JW: Race is my favorite subject, not only because it is the abiding concern of American society, but also because it is an effective vehicle for exploring universal themes. I am particularly interested in questions of identity, and my attempt to answer one in particular, Who am I? —and, by extension, Who are we?—is a strong undercurrent of much of my work.  


Jerald Walker is the author of The World in Flames: A Black Boyhood in a White Supremacist Doomsday Cult; Street Shadows: A Memoir of Race, Rebellion, and Redemption, recipient of the PEN/New England Award for Nonfiction; and, How to Make a Slave and Other Essays, a Finalist for the National Book Award. His work has appeared in publications such as The Harvard Review, Creative Nonfiction, The Iowa Review, and Mother Jones, and it has been widely anthologized, including five times in The Best American Essays series and in the Pushcart Prizes. A recipient of fellowships from the Guggenheim Foundation, the National Endowment for the Arts, and the James A. Michener Foundation, Walker is a Professor of Creative Writing and African American Literature at Emerson College.

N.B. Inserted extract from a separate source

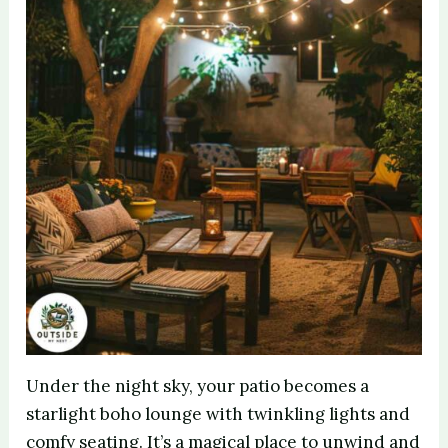
Under the night sky, your patio becomes a
starlight boho lounge with twinkling lights and
comfy seating. It’s a magical place to unwind and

Jordan Charlton is a poet, Assistant Nonfiction Editor for Prairie Schooner, and Ph.D. student at the University of Nebraska-Lincoln where he teaches in the Institute for Ethnic Studies. In addition to his academic pursuits, he works with the Nebraska Writers Collective facilitating workshops with high school and incarcerated writers through the programs Louder Than a Bomb and Writers’ Block. 

An MA student in Creative Writing at the University of Nebraska, Lincoln, Kasey Peters has been a small-scale farmer and occasional schoolteacher for a decade. She is Assistant Nonfiction Editor at Prairie Schooner, and she co-hosts a podcast with poet Katie Marya called “The Tell Don’t Show.” Her work can be found in Pinch, McNeese Review, Nashville Review, Blue Mesa Review, North Dakota Quarterly, and The Chicago Review of Books.